It wasn’t something 26-year-old Thawng Tha Lian expected would be an issue when he left Myanmar nine months ago on a scholarship to earn a master’s degree at Bangkok’s Chulalongkorn University.
Given the two-to-three million migrant workers from Myanmar estimated to be in Thailand, plenty of whom live in the capital, Tha Lian thought finding a decent Burmese restaurant or two would be easy.
But struggle Tha Lian did. And when he found one nondescript eatery serving foods from Myanmar hidden in the Ratchaprarop area, he quickly lost his appetite.
“When I tried, I didn’t like it because I felt it was so dirty,” Tha Lian said. “There are many Burmese people in Thailand but why we don’t have [restaurants]?”
He attributes it to the poverty among most of the migrant workers, where at least a million are not recognized under the law, basically making them illegal and without rights.
I think there are other factors at play as well.
The biggest obstacle to having a decent Burmese restaurant is not the distance from Bangkok to Yangon, or the lack of able cooks, but the attitudes of many of us Thais.
Brought up by ultranationalist educations, most are taught that Burma is a historical enemy to this day.
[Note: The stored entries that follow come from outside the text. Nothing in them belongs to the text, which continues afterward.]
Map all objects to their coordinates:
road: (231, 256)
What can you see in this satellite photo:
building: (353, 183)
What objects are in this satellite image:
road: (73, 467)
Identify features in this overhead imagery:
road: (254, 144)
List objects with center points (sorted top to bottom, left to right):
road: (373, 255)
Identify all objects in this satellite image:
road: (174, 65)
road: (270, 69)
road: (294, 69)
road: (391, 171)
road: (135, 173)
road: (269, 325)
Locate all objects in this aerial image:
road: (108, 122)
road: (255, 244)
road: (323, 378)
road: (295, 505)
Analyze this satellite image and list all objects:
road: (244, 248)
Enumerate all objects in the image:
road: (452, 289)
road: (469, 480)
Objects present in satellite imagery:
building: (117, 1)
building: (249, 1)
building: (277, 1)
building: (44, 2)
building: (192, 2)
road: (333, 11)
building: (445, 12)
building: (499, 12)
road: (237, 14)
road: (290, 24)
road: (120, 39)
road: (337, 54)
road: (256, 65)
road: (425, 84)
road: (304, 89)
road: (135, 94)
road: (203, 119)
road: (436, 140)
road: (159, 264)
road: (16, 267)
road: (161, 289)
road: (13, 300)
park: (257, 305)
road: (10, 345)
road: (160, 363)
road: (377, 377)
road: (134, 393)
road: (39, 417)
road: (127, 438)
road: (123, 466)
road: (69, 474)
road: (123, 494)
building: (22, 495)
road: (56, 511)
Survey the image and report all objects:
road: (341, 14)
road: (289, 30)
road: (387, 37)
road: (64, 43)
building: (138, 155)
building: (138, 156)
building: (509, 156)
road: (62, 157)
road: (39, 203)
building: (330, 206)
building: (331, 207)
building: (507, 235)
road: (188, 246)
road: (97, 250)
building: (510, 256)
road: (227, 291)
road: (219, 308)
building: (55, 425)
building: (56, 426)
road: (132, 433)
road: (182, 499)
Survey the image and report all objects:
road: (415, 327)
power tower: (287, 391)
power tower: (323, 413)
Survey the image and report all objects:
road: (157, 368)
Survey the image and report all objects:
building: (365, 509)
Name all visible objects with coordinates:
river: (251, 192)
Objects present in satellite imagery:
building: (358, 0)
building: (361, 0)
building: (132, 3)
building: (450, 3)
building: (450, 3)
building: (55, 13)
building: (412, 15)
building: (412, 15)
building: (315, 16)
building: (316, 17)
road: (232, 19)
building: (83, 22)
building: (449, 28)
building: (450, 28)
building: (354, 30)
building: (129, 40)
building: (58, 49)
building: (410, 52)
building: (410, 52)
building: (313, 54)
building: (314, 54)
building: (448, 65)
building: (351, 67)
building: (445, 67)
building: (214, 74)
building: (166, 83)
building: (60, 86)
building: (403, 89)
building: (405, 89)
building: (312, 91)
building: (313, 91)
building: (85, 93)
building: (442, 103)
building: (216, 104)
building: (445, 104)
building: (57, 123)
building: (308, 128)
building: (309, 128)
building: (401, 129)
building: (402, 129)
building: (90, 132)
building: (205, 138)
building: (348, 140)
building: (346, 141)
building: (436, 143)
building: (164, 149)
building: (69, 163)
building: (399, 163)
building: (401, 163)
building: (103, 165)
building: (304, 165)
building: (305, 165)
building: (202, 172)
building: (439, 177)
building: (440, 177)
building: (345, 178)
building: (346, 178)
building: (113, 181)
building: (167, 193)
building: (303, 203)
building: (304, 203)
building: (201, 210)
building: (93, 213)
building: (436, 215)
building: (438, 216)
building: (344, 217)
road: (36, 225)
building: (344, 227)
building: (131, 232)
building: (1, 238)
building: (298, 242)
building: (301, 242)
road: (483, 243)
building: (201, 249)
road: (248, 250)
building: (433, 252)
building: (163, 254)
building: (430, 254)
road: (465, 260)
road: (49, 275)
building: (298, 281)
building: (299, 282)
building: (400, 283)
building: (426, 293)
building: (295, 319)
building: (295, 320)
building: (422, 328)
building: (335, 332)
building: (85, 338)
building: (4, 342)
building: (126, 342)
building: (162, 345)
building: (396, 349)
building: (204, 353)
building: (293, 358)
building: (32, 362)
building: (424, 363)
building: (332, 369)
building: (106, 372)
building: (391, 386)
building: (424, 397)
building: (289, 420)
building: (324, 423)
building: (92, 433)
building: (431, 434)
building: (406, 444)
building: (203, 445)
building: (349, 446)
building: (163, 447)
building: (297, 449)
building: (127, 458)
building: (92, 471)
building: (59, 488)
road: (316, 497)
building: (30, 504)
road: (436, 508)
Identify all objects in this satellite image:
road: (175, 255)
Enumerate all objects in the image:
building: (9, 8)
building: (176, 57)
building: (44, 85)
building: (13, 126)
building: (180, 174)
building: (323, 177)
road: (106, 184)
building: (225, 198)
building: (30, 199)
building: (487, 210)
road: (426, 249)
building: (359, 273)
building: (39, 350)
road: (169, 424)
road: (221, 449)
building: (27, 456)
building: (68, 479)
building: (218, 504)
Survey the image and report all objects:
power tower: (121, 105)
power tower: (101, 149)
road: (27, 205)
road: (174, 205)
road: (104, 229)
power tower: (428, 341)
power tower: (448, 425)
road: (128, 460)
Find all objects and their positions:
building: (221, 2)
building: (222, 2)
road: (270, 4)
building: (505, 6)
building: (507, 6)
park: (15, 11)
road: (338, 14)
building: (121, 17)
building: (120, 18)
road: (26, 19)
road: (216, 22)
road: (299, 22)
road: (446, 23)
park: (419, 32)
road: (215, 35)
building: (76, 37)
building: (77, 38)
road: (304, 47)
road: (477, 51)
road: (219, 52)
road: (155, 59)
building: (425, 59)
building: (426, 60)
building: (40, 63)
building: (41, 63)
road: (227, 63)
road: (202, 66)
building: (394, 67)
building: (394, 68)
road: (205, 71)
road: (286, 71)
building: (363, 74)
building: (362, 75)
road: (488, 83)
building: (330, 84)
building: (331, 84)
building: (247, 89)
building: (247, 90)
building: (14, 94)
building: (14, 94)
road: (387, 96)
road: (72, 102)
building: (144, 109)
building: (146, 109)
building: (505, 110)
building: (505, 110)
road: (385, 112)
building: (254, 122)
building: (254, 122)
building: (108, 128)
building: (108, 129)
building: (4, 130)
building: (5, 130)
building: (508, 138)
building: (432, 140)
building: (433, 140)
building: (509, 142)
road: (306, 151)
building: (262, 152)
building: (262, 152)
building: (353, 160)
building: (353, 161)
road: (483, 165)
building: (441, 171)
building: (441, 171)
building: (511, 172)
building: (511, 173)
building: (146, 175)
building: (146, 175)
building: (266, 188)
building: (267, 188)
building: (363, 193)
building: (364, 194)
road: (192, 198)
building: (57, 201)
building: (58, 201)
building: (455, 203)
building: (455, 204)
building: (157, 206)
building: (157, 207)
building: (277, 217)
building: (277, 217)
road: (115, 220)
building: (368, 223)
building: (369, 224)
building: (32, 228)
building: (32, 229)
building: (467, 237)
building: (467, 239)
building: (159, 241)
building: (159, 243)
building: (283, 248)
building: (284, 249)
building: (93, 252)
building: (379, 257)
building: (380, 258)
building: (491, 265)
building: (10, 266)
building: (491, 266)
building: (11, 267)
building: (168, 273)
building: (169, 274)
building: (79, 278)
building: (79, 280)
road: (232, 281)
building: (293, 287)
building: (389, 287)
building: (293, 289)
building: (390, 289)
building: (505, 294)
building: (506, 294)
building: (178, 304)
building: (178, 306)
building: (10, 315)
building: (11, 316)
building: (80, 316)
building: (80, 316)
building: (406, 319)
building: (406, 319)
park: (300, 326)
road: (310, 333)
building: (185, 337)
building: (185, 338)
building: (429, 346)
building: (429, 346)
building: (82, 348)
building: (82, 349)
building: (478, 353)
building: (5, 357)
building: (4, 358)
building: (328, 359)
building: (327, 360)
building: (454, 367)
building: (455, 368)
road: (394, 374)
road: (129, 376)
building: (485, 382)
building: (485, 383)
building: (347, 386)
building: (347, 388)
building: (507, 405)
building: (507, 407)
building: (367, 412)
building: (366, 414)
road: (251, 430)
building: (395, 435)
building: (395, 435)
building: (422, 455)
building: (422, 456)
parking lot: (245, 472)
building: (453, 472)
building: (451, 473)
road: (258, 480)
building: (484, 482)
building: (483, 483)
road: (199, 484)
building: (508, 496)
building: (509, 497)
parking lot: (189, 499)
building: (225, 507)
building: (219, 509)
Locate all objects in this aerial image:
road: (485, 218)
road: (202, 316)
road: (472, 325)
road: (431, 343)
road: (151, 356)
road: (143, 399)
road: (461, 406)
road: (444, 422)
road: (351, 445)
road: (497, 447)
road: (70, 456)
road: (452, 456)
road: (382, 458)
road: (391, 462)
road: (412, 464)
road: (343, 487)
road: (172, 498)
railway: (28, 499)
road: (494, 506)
Many Thais are also brainwashed by the notion of Thai exceptionalism into believing their food is the best in the world, with little or nothing of value from their immediate neighbors, Myanmar included, because it is “boring” food.
Thais are generally not just ignorant about cuisine of Myanmar, but with its diverse ethnic groups.
I am not alone in thinking people of Myanmar are kept invisible, intentionally or not. An on-going exhibition at Museum Siam entitled “Myanmar Up-Close” shares my sentiment.
“On the sociocultural level, we know so little about our neighbor, despite the fact that Thailand and Myanmar have long exchanged cultures, and Myanmar is such an integral part of our daily lives, more than we can imagine,” wrote Rames Promyen, Director of National Discovery Museum Institute.
The exhibition, geared toward the middle class, reflects the lack of meaningful interaction with the Myanmar in Bangkok and elsewhere. The workers are just workers, and their identities as Burmese, Shan, Karen, Mon or Pa-O is irrelevant and of no interests to parochial Thais.
The exhibition, which runs through July, highlights issues such as the hardships migrants face, like the fact some can only visit home after five years, must endure shared living arrangements where roommates trade use of small spaces by working different shifts.
The exhibition urges Thais to think more about exchanging with the people of Myanmar today rather than historical aggressors, an anachronism referring to the fact the old Siamese capital of Ayutthaya was sacked by the Burmese twice before it was abandoned in favor of Bangkok. The last time the “enemies” destroyed Ayutthaya was 1767, five decades before the British burned Washington D.C. in 1814, but the sentiments remain, thanks to excellent and open-minded history books written to instill nationalism.
But back to the food. The otherwise laudable exhibition revealed little about it apart from a June 5 cooking workshop and a reference that gaeng hung lae, a popular Northern Thai curry, originated from Myanmar. No mention of the bizarre absence of Burmese restaurants in most of Bangkok, however.
Call it indifference, contempt, bigotry, historical animosity or a mere lack of curiosity, the fact there’s a dearth of decent Burmese restaurants in Bangkok, a city bursting with Japanese, Korean and Western establishments, says a lot about the invisibility of Myanmar and its people in Thailand.
I feel sorry for Tha Lian but he expects to be back home in three months.
This is more a lost culinary opportunity for millions of Thais who could otherwise enrich themselves savoring more diverse food from a country it shares over 2,401 kilometers of land border with.
Burmese food is popping up an urban eating trend elsewhere in the world, according to Gourmet Gourmand, and hopefully an ascendant Myanmar and tourism there will spark interest here.
Now, could anyone kindly direct me to a nice Burmese restaurant in Bangkok where I can order a plate of soothing Tea Leaf Salad? Thonglor? Soi Ari?